Vom Kloster zu Georgenthal steht nichts mehr, als das Fruchthäuschen, der Hexenthurm, und der größte Theil der Umfangmauer, und über der Stelle, wo die Hauptgebäude standen, rauscht ein Wald. Das Kloster fand auf ähnliche Weise, wie Reinhardsbrunn1), im Bauernkrieg seinen Untergang, und die stürmische Zeit vertilgte es ganz.
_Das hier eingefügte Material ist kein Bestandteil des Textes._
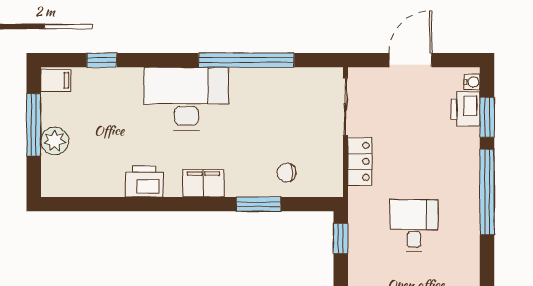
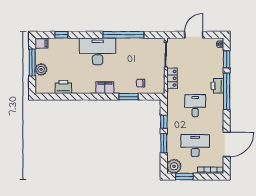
printer: (466, 109) -> (217, 86), moved
printer: (144, 181) -> (63, 87), moved
window: (341, 238) -> (164, 122), moved

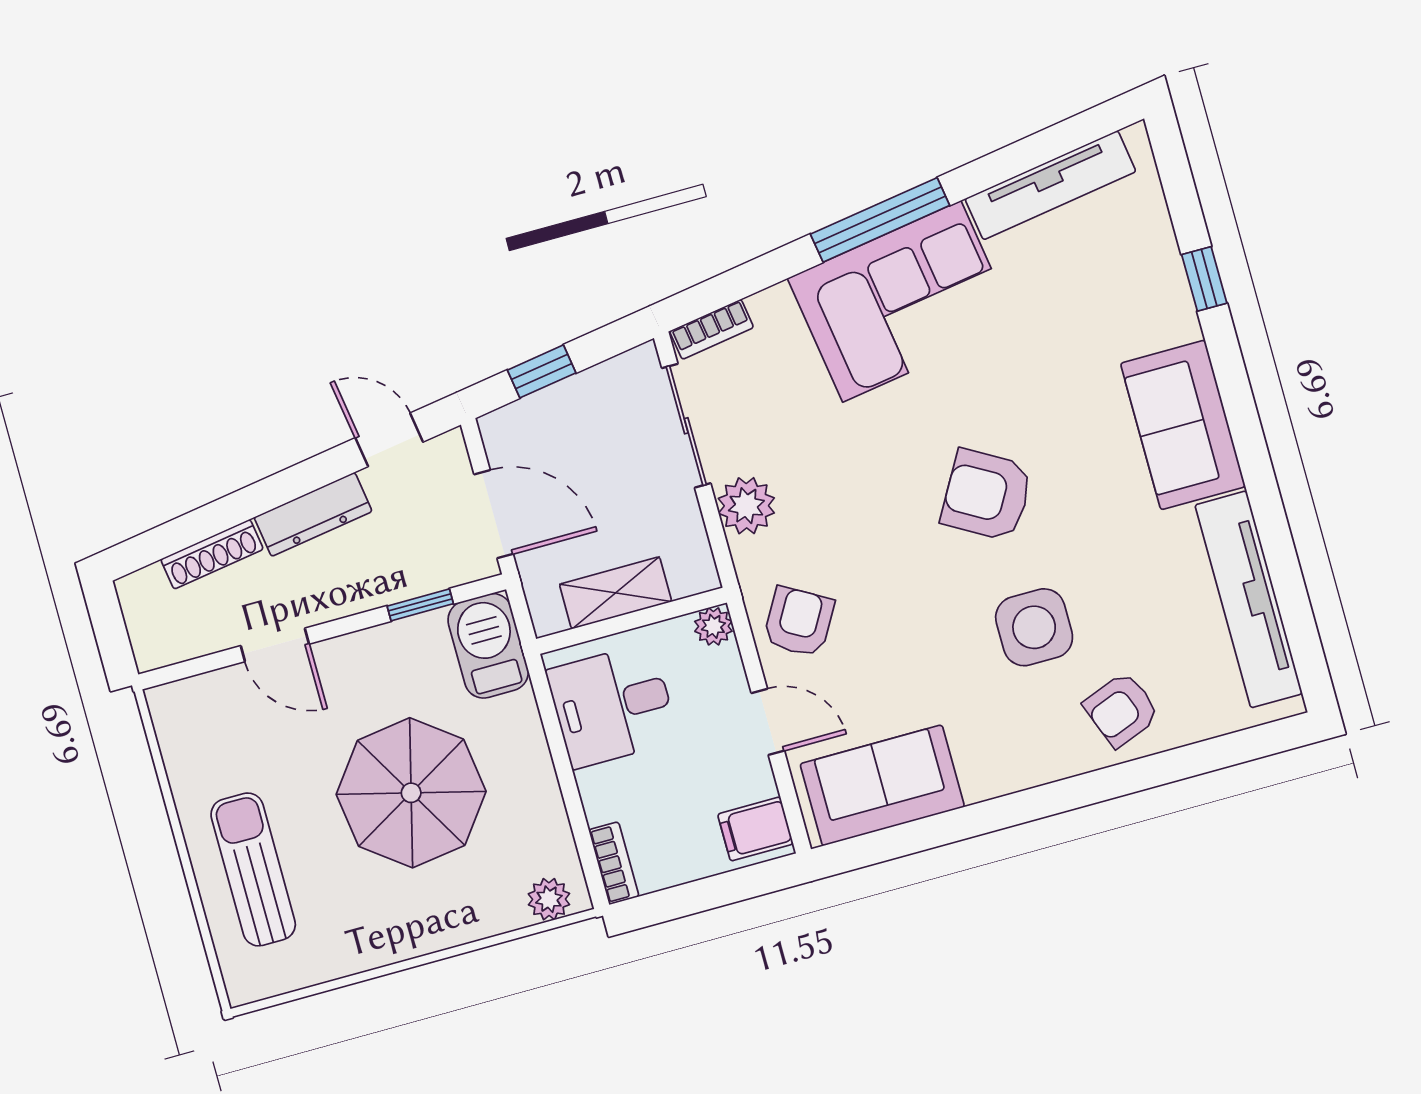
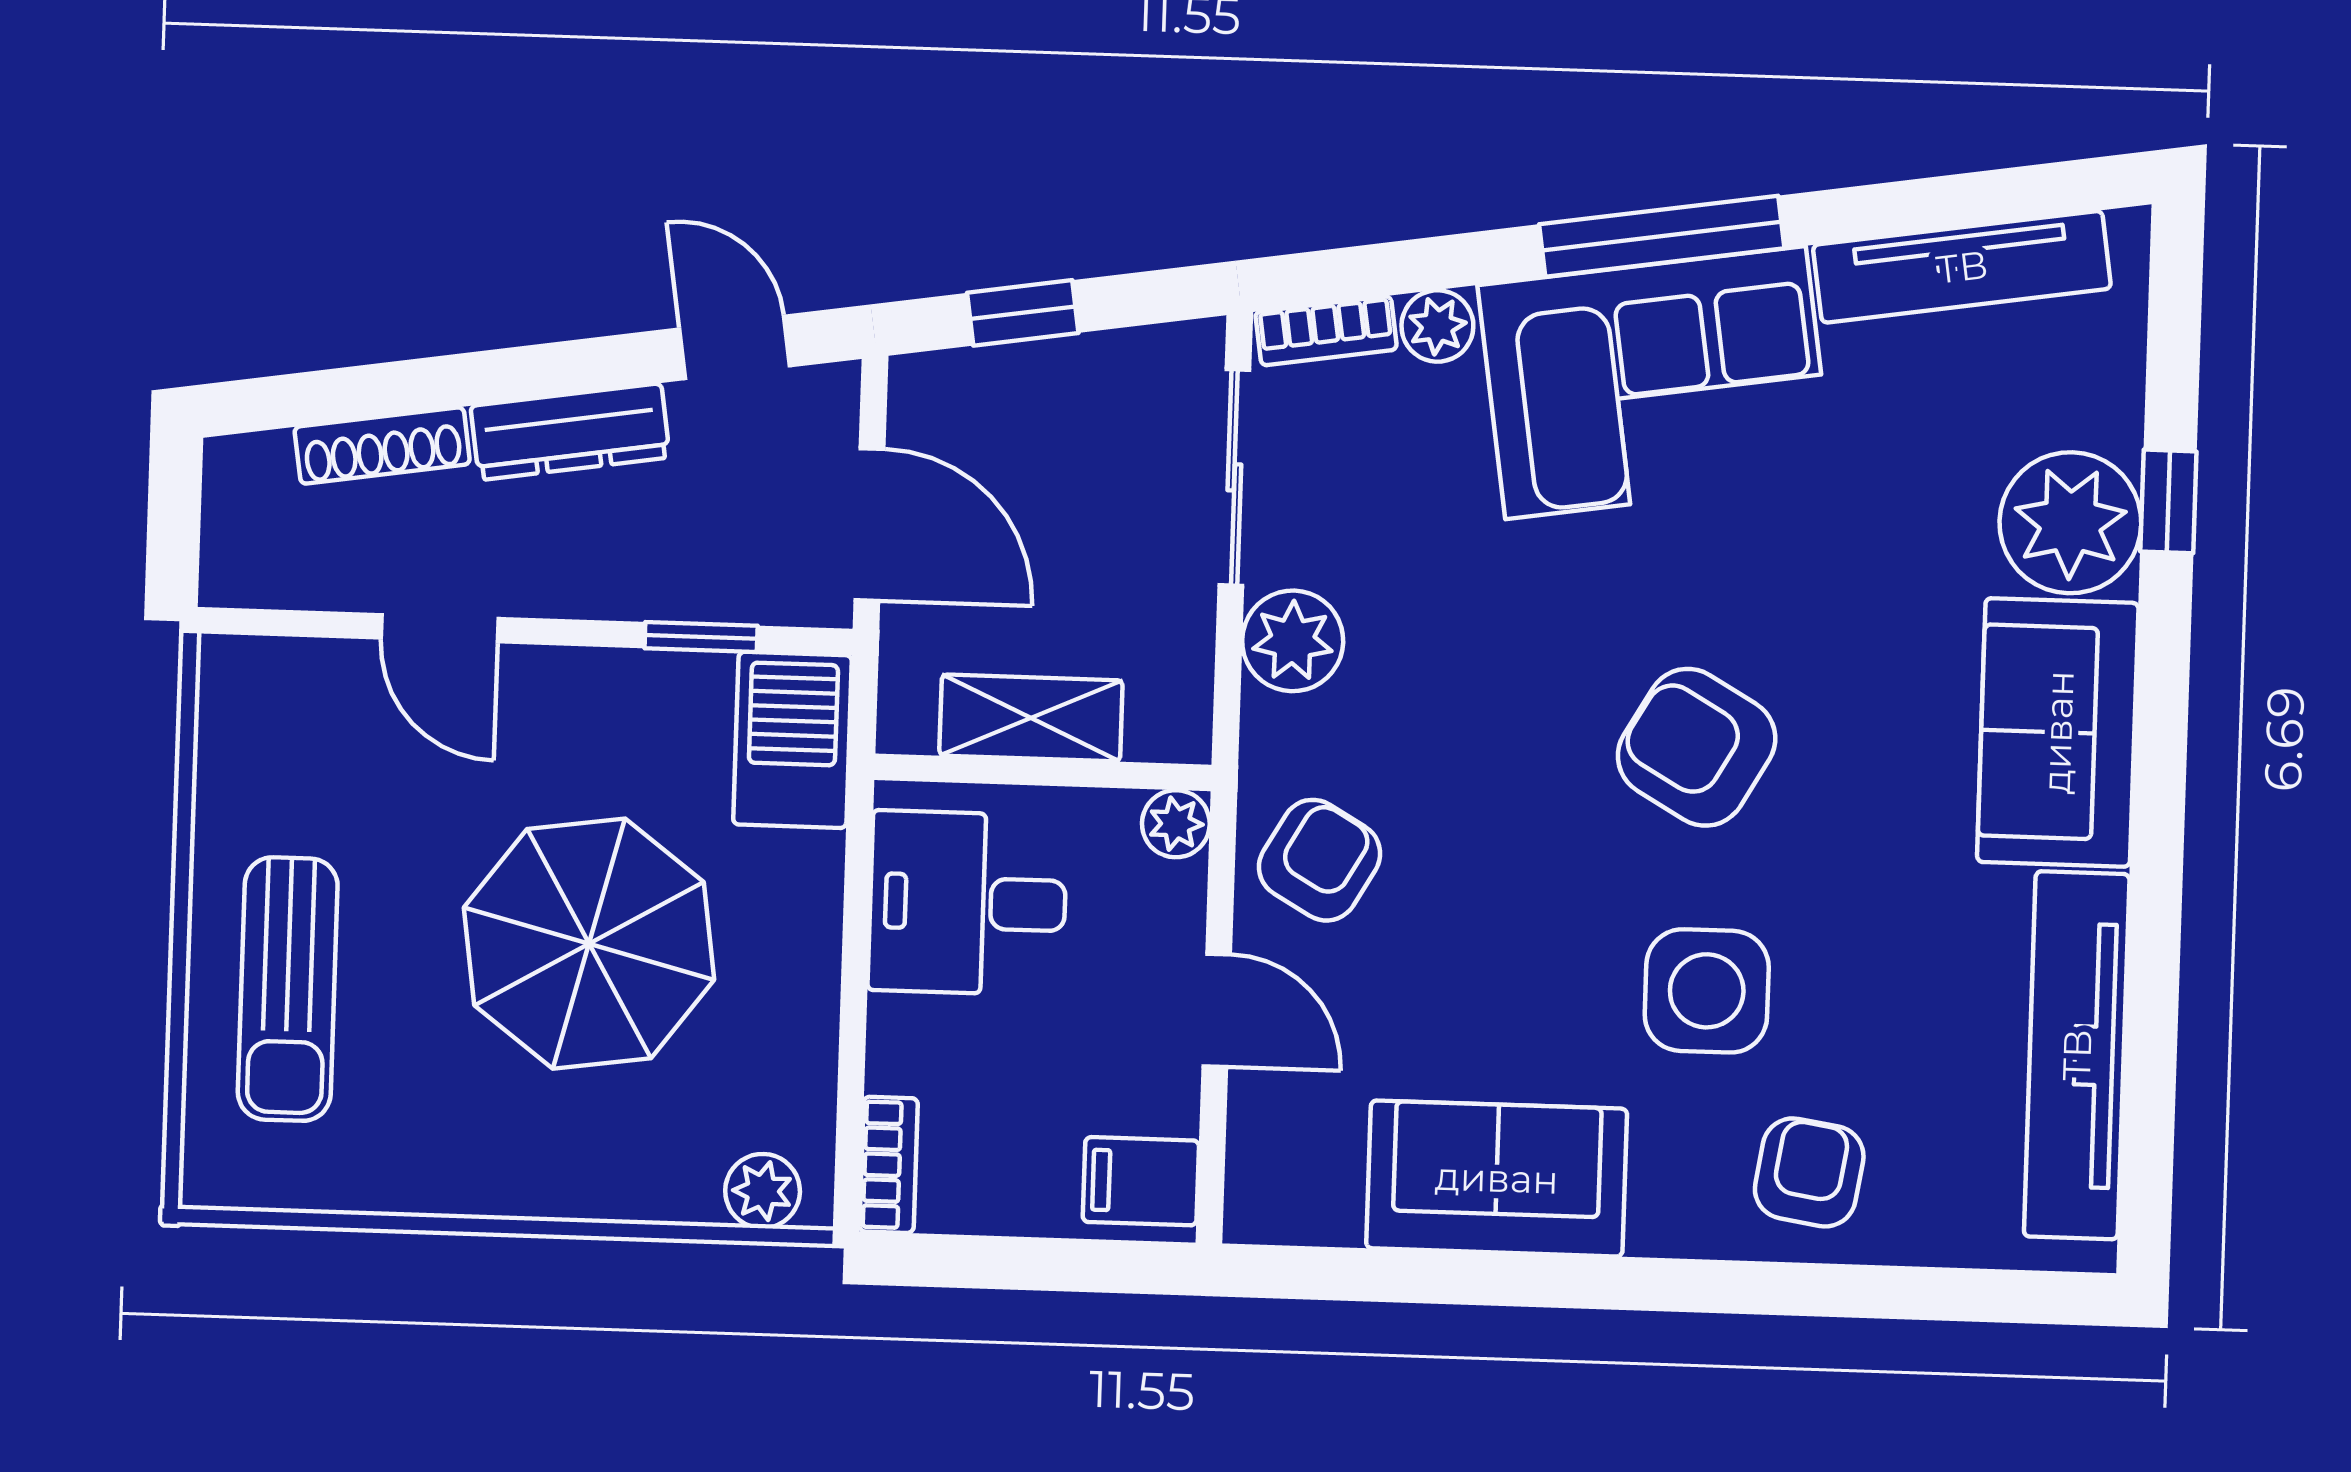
plant: (1154, 307) -> (2070, 523), added
plant: (772, 308) -> (1437, 326), added
armchair: (1122, 710) -> (1809, 1172), turned 120
sofa: (882, 785) -> (1497, 1178), moved
sun lounger: (253, 869) -> (288, 989), turned 180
Nur scheuen Trittes rauscht durch der Bäume abgestorbenes Laub das die moosbewachsenen niedern Trümmerhügel deckt, die Sage des Volkes.

In dem Fruchthäuschen, das früher wohl eine ganz andere Bestimmung hatte, als die, von der es jetzt seinen Namen trägt, sieht man eine noch ziemlich gut erhaltene gothische Rose, von meisterhafter Arbeit und überaus künstlich in Sandstein durchbrochen ausgearbeitet. Von der großen runden Oeffnung, die sie bildet, erzählt man sich, daß sie genau so weit sei, wie die äußerste Mündung der großen Glocke im Erfurter Domstift.

Die Kirche zu Georgenthal soll in frühern Zeiten nichts weiter als ein Schafstall des Klosters gewesen sein.

Bei dem Fruchthaus, recht unter der großen steinernen Rose, liegt ein großer Schatz, auch geht es dort in der Nähe um. Das wiederholt sich bei allen Klosterstätten. Einmal ging eine in der Mittagsstunde in dem Klostergarten in das Gras, da steht plötzlich oben auf der Anhöhe, über welche die Mauer sich hinzieht, ein schleierweißes Frauchen und winkt. Der Schlüsselbund fehlt nicht, und es winkt und winkt, bis die Glocke zwölf schlägt, da ist es mit einemmal hinweg. Die Grasende ging mit ihrer Tracht ins Dorf, der Weg führt sie dicht am Fruchthaus vorbei, da liegt ein schönes Tuch mit hellen Leinknotten. Sie verwundert sich, wo doch an diesen Ort die Knotten herkommen, und steckt zwei davon ein. Wie sie nach Hause kommt, sind es zwei blanke Dukaten.

Das erzählen viele Leute in Georgenthal, daß vor nicht allzulanger Zeit ein Schneider lebte, der Wilhelm hieß, in der Sprache des Volks Welm. Dessen Frau träumt drei Nächte hinter einander, ein weißes Fräubchen (Frauchen) erscheine ihr und deute ihr an, sie solle hin an das Kornhaus und den Schatz heben; und weil es ihr dreimal träumt, so geht sie hin, und ihr Mann geht mit, beide voll Todesangst. Sie finden auch allerdings die Stelle und graben still und herzhaft darauf los, denn reden darf bei Leibe nicht, wer einen Schatz hebt. Da rasselt's schon, da klingt's, da thut's einen Ruck von unten herauf, der Topf ist da, und da kommt ein kohlschwarzer Kater, der seht über den Topf. Laut schreit vor Schreck die Frau: Ach Welm! Ach Welm! - Hui! Weg ist der Schatz.

Quellen:


1)
S. den Sagenkreis von Reinhardsbrunn, Th. I.